Percentile Calculator
Find the value at any percentile in a data set, plus quartiles and rank.
Enter numbers separated by commas, spaces or new lines.
Computed using the linear-interpolation method.
Quartiles & Range
| Statistic | Value |
|---|---|
| Minimum | |
| First Quartile (Q1, 25th) | |
| Median (Q2, 50th) | |
| Third Quartile (Q3, 75th) | |
| Maximum | |
| Interquartile Range (IQR) |
What Is a Percentile?
A percentile is a value below which a given percentage of observations in a data set fall. For example, the 90th percentile is the value below which 90% of the data lie. Percentiles are widely used to interpret test scores, growth charts, salaries and other rankings because they describe relative standing within a group rather than an absolute amount.
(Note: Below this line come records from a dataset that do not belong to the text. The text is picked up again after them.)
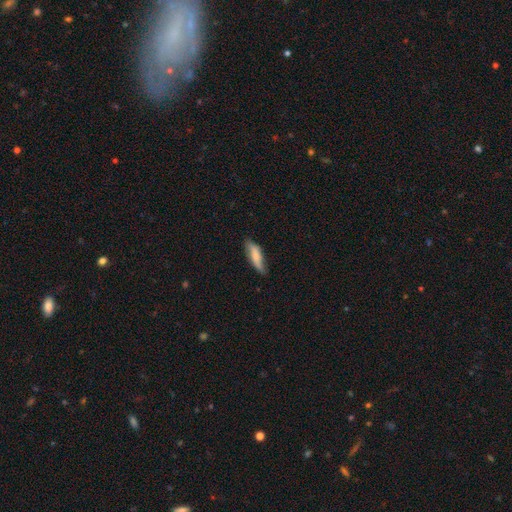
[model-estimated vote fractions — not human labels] Smooth or featured? Predicted: smooth (p=0.68). How rounded? Predicted: cigar-shaped (p=0.55). Merging? Predicted: none (p=0.66).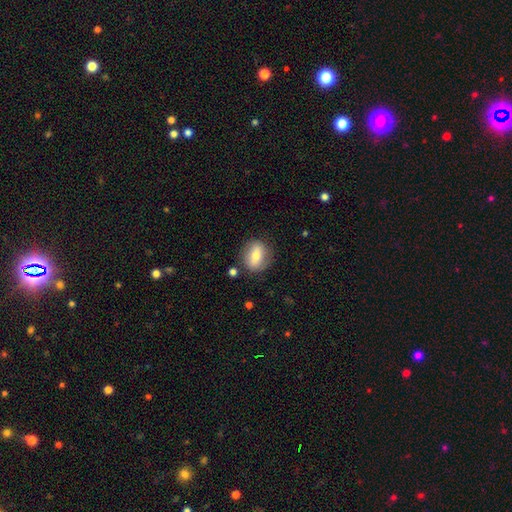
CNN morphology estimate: Q: Smooth or featured?
A: smooth (64%); runner-up: featured or disk (29%)
Q: How rounded?
A: in between (49%); runner-up: round (47%)
Q: Merging?
A: none (80%); runner-up: minor disturbance (13%)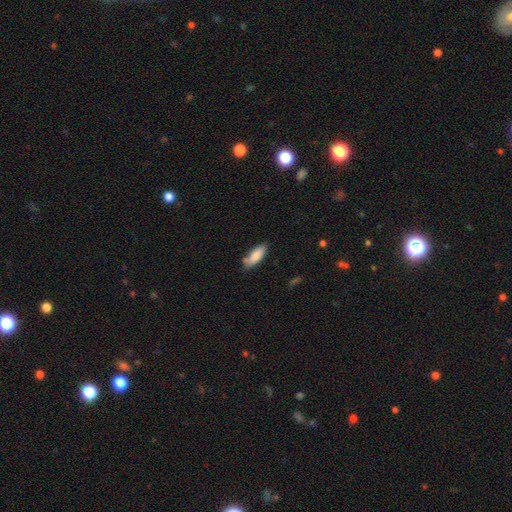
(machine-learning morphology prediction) smooth_or_featured: smooth (p=0.84) [alt: featured or disk p=0.10]
how_rounded: in between (p=0.68) [alt: cigar-shaped p=0.30]
merging: none (p=0.73) [alt: minor disturbance p=0.19]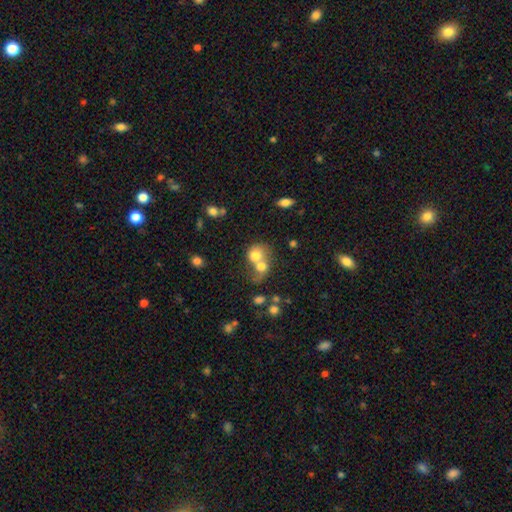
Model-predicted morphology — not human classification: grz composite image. It shows a smooth galaxy with no disk features (70%) that is round (67%). Merging: merger (72%).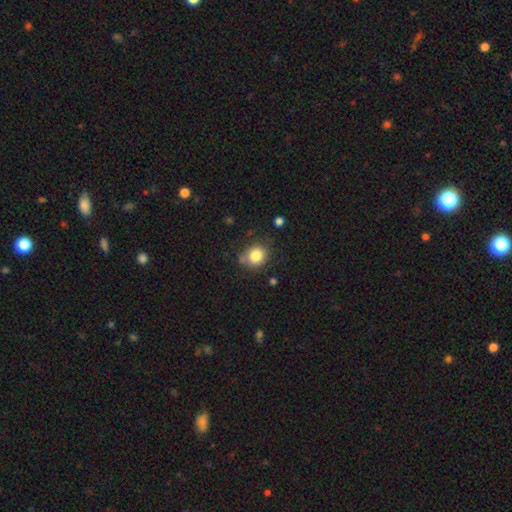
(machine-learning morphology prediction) This is clearly a smooth galaxy (82%). How rounded: likely round (78%). Merging: likely none (75%).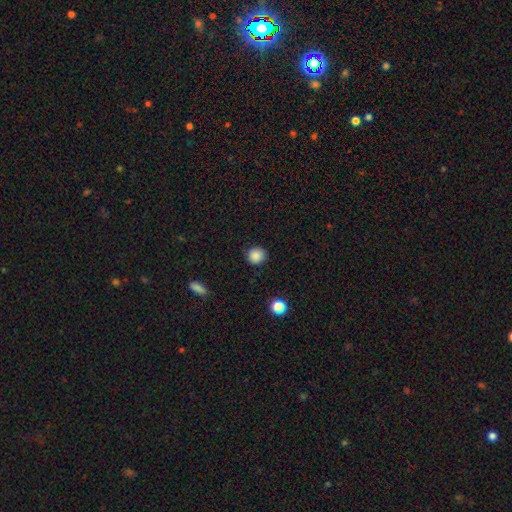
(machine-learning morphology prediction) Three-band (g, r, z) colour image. It shows a smooth galaxy with no disk features (87%) that is round (90%). Merging: none (90%).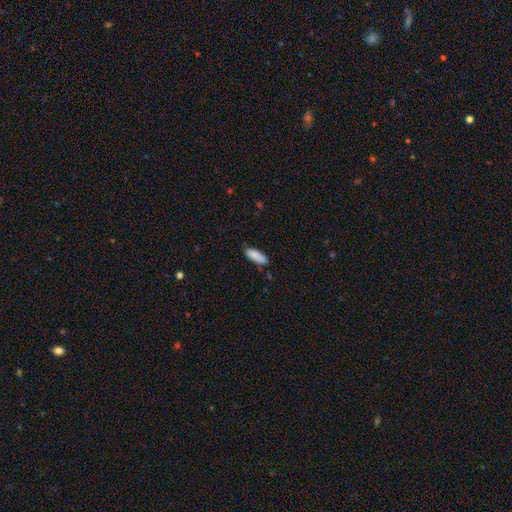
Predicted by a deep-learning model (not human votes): Morphology: type=smooth (88%); roundness=in between (68%); merging=none (81%).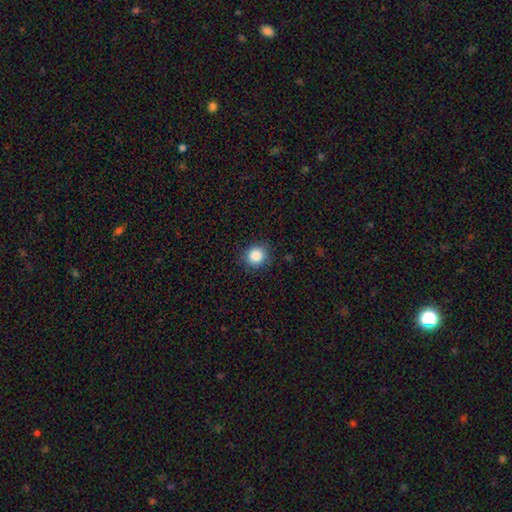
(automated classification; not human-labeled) Smooth or featured? smooth (86%)
How rounded? round (90%)
Merging? none (88%)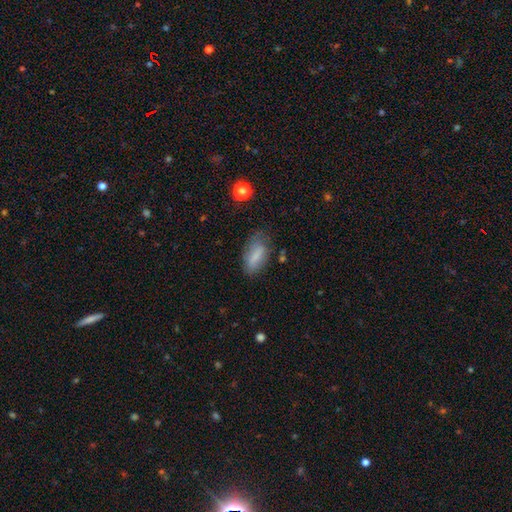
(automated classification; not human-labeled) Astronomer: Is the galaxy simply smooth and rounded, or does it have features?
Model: smooth — 74%.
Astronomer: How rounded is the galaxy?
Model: in between — 85%.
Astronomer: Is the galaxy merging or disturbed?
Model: none — 58%.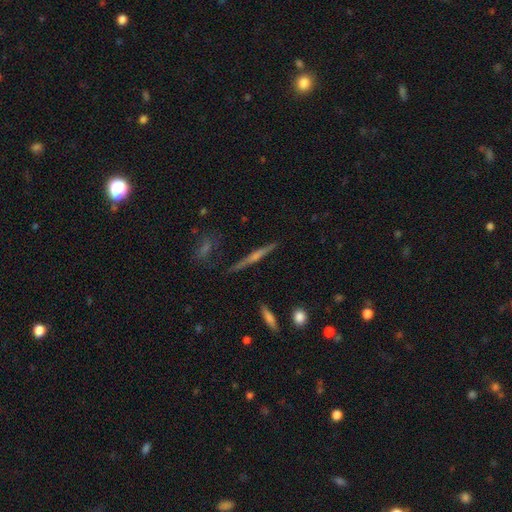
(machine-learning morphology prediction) Smooth or featured: featured or disk — 67% (smooth — 24%)
Edge-on disk: yes — 97% (no — 3%)
Edge-on bulge: rounded — 61% (none — 28%)
Merging: none — 86% (minor disturbance — 10%)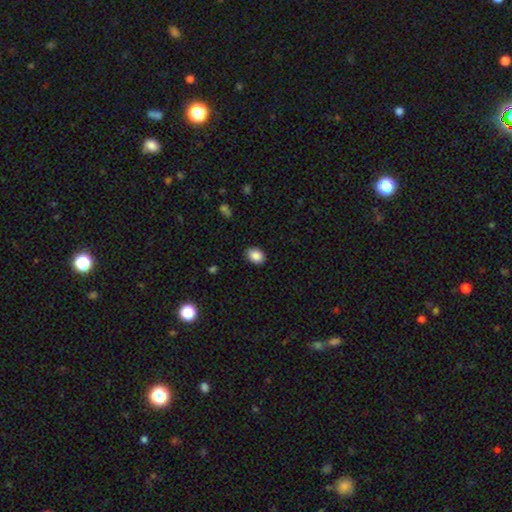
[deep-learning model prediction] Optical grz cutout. It shows a smooth galaxy with no disk features (88%) that is in between round and cigar-shaped (69%). Merging: none (86%).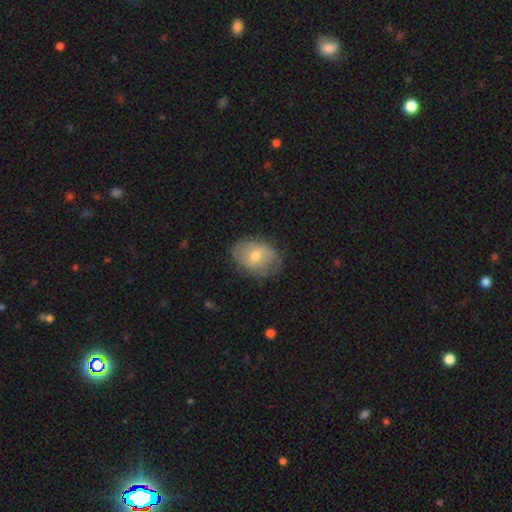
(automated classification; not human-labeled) Morphology: type=featured or disk (49%); merging=none (71%).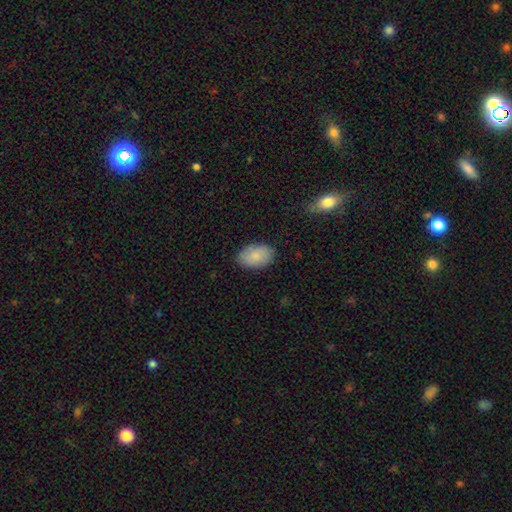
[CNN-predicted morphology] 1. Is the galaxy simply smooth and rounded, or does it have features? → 83% smooth, 11% featured or disk, 6% star or artifact.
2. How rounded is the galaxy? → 90% in between, 9% round, 1% cigar-shaped.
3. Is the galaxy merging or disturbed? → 85% none, 12% minor disturbance, 2% major disturbance, 1% merger.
The Linear-Interpolation Method
This calculator uses the linear-interpolation method. The data are first sorted in ascending order. For a percentile p and n values, a fractional rank is computed and the result is interpolated between the two nearest data points:
- Step 1: Sort the values ascending.
- Step 2: Compute the rank:
rank = (p / 100) × (n − 1). - Step 3: Let
i = floor(rank)andf = rank − i(the fractional part). - Step 4: Interpolate:
value = sorted[i] + f × (sorted[i+1] − sorted[i]), clamping at the ends of the data.
Quartiles and the IQR
Quartiles are simply the 25th (Q1), 50th (median, Q2) and 75th (Q3) percentiles, dividing the sorted data into four equal parts. The interquartile range (IQR = Q3 − Q1) measures the spread of the middle 50% of the data and is a robust indicator of variability that is not distorted by extreme outliers.